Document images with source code
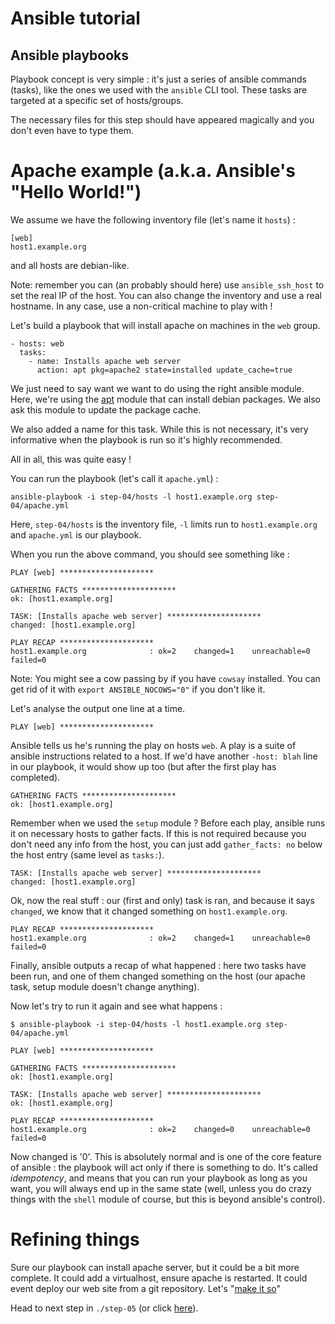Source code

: Ansible tutorial
================

Ansible playbooks
-----------------

Playbook concept is very simple : it's just a series of ansible commands
(tasks), like the ones we used with the `ansible` CLI tool. These tasks are
targeted at a specific set of hosts/groups.

The necessary files for this step should have appeared magically and you don't even 
have to type them.

# Apache example (a.k.a. Ansible's "Hello World!")

We assume we have the following inventory file (let's name it `hosts`) :

    [web]
    host1.example.org

and all hosts are debian-like.

Note: remember you can (an probably should here) use `ansible_ssh_host` to set
the real IP of the host. You can also change the inventory and use a real hostname.
In any case, use a non-critical machine to play with !

Let's build a playbook that will install apache on machines in the `web` group.

    - hosts: web
      tasks:
        - name: Installs apache web server
          action: apt pkg=apache2 state=installed update_cache=true

We just need to say want we want to do using the right ansible module. Here,
we're using the [apt](http://ansible.cc/docs/modules.html#apt) module that
can install debian packages. We also ask this module to update the package cache.

We also added a name for this task. While this is not necessary, it's very
informative when the playbook is run so it's highly recommended.

All in all, this was quite easy !

You can run the playbook (let's call it `apache.yml`) :

    ansible-playbook -i step-04/hosts -l host1.example.org step-04/apache.yml

Here, `step-04/hosts` is the inventory file, `-l` limits run to `host1.example.org`
and `apache.yml` is our playbook.

When you run the above command, you should see something like :

    PLAY [web] ********************* 

    GATHERING FACTS ********************* 
    ok: [host1.example.org]

    TASK: [Installs apache web server] ********************* 
    changed: [host1.example.org]

    PLAY RECAP ********************* 
    host1.example.org              : ok=2    changed=1    unreachable=0    failed=0    

Note: You might see a cow passing by if you have `cowsay` installed. You can get rid of 
it with `export ANSIBLE_NOCOWS="0"` if you don't like it.

Let's analyse the output one line at a time.

    PLAY [web] ********************* 

Ansible tells us he's running the play on hosts `web`. A play is a suite of ansible 
instructions related to a host. If we'd have another `-host: blah` line in our playbook, 
it would show up too (but after the first play has completed).

    GATHERING FACTS ********************* 
    ok: [host1.example.org]

Remember when we used the `setup` module ? Before each play, ansible runs it on necessary 
hosts to gather facts. If this is not required because you don't need any info from 
the host, you can just add `gather_facts: no` below the host entry (same level as 
`tasks:`).

    TASK: [Installs apache web server] ********************* 
    changed: [host1.example.org]

Ok, now the real stuff : our (first and only) task is ran, and because it says
`changed`, we know that it changed something on `host1.example.org`.

    PLAY RECAP ********************* 
    host1.example.org              : ok=2    changed=1    unreachable=0    failed=0 

Finally, ansible outputs a recap of what happened : here two tasks have been run, 
and one of them changed something on the host (our apache task, setup module doesn't 
change anything).

Now let's try to run it again and see what happens :

    $ ansible-playbook -i step-04/hosts -l host1.example.org step-04/apache.yml

    PLAY [web] ********************* 

    GATHERING FACTS ********************* 
    ok: [host1.example.org]

    TASK: [Installs apache web server] ********************* 
    ok: [host1.example.org]

    PLAY RECAP ********************* 
    host1.example.org              : ok=2    changed=0    unreachable=0    failed=0    

Now changed is '0'. This is absolutely normal and is one of the core feature of ansible 
: the playbook will act only if there is something to do. It's called _idempotency_, 
and means that you can run your playbook as long as you want, you will always end 
up in the same state (well, unless you do crazy things with the `shell` module of course, 
but this is beyond ansible's control).

# Refining things

Sure our playbook can install apache server, but it could be a bit more
complete. It could add a virtualhost, ensure apache is restarted. It could
event deploy our web site  from a git repository. Let's "[make it so][]"

Head to next step in `./step-05` (or click
[here](https://github.com/leucos/ansible-tuto/tree/master/step-05)).

[make it so]: https://www.google.fr/search?q=Michael+DeHaan+%22make+it+so%22 "© Michael DeHaan"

▶ [AIM OF THE TASK]
Leaving the pictures out, transcribe the entries above exactly as written.

▶ [EXPECTED OUTPUT]
Source code

: Ansible tutorial
================

Ansible playbooks
-----------------

Playbook concept is very simple : it's just a series of ansible commands
(tasks), like the ones we used with the `ansible` CLI tool. These tasks are
targeted at a specific set of hosts/groups.

The necessary files for this step should have appeared magically and you don't even 
have to type them.

# Apache example (a.k.a. Ansible's "Hello World!")

We assume we have the following inventory file (let's name it `hosts`) :

    [web]
    host1.example.org

and all hosts are debian-like.

Note: remember you can (an probably should here) use `ansible_ssh_host` to set
the real IP of the host. You can also change the inventory and use a real hostname.
In any case, use a non-critical machine to play with !

Let's build a playbook that will install apache on machines in the `web` group.

    - hosts: web
      tasks:
        - name: Installs apache web server
          action: apt pkg=apache2 state=installed update_cache=true

We just need to say want we want to do using the right ansible module. Here,
we're using the [apt](http://ansible.cc/docs/modules.html#apt) module that
can install debian packages. We also ask this module to update the package cache.

We also added a name for this task. While this is not necessary, it's very
informative when the playbook is run so it's highly recommended.

All in all, this was quite easy !

You can run the playbook (let's call it `apache.yml`) :

    ansible-playbook -i step-04/hosts -l host1.example.org step-04/apache.yml

Here, `step-04/hosts` is the inventory file, `-l` limits run to `host1.example.org`
and `apache.yml` is our playbook.

When you run the above command, you should see something like :

    PLAY [web] ********************* 

    GATHERING FACTS ********************* 
    ok: [host1.example.org]

    TASK: [Installs apache web server] ********************* 
    changed: [host1.example.org]

    PLAY RECAP ********************* 
    host1.example.org              : ok=2    changed=1    unreachable=0    failed=0    

Note: You might see a cow passing by if you have `cowsay` installed. You can get rid of 
it with `export ANSIBLE_NOCOWS="0"` if you don't like it.

Let's analyse the output one line at a time.

    PLAY [web] ********************* 

Ansible tells us he's running the play on hosts `web`. A play is a suite of ansible 
instructions related to a host. If we'd have another `-host: blah` line in our playbook, 
it would show up too (but after the first play has completed).

    GATHERING FACTS ********************* 
    ok: [host1.example.org]

Remember when we used the `setup` module ? Before each play, ansible runs it on necessary 
hosts to gather facts. If this is not required because you don't need any info from 
the host, you can just add `gather_facts: no` below the host entry (same level as 
`tasks:`).

    TASK: [Installs apache web server] ********************* 
    changed: [host1.example.org]

Ok, now the real stuff : our (first and only) task is ran, and because it says
`changed`, we know that it changed something on `host1.example.org`.

    PLAY RECAP ********************* 
    host1.example.org              : ok=2    changed=1    unreachable=0    failed=0 

Finally, ansible outputs a recap of what happened : here two tasks have been run, 
and one of them changed something on the host (our apache task, setup module doesn't 
change anything).

Now let's try to run it again and see what happens :

    $ ansible-playbook -i step-04/hosts -l host1.example.org step-04/apache.yml

    PLAY [web] ********************* 

    GATHERING FACTS ********************* 
    ok: [host1.example.org]

    TASK: [Installs apache web server] ********************* 
    ok: [host1.example.org]

    PLAY RECAP ********************* 
    host1.example.org              : ok=2    changed=0    unreachable=0    failed=0    

Now changed is '0'. This is absolutely normal and is one of the core feature of ansible 
: the playbook will act only if there is something to do. It's called _idempotency_, 
and means that you can run your playbook as long as you want, you will always end 
up in the same state (well, unless you do crazy things with the `shell` module of course, 
but this is beyond ansible's control).

# Refining things

Sure our playbook can install apache server, but it could be a bit more
complete. It could add a virtualhost, ensure apache is restarted. It could
event deploy our web site  from a git repository. Let's "[make it so][]"

Head to next step in `./step-05` (or click
[here](https://github.com/leucos/ansible-tuto/tree/master/step-05)).

[make it so]: https://www.google.fr/search?q=Michael+DeHaan+%22make+it+so%22 "© Michael DeHaan"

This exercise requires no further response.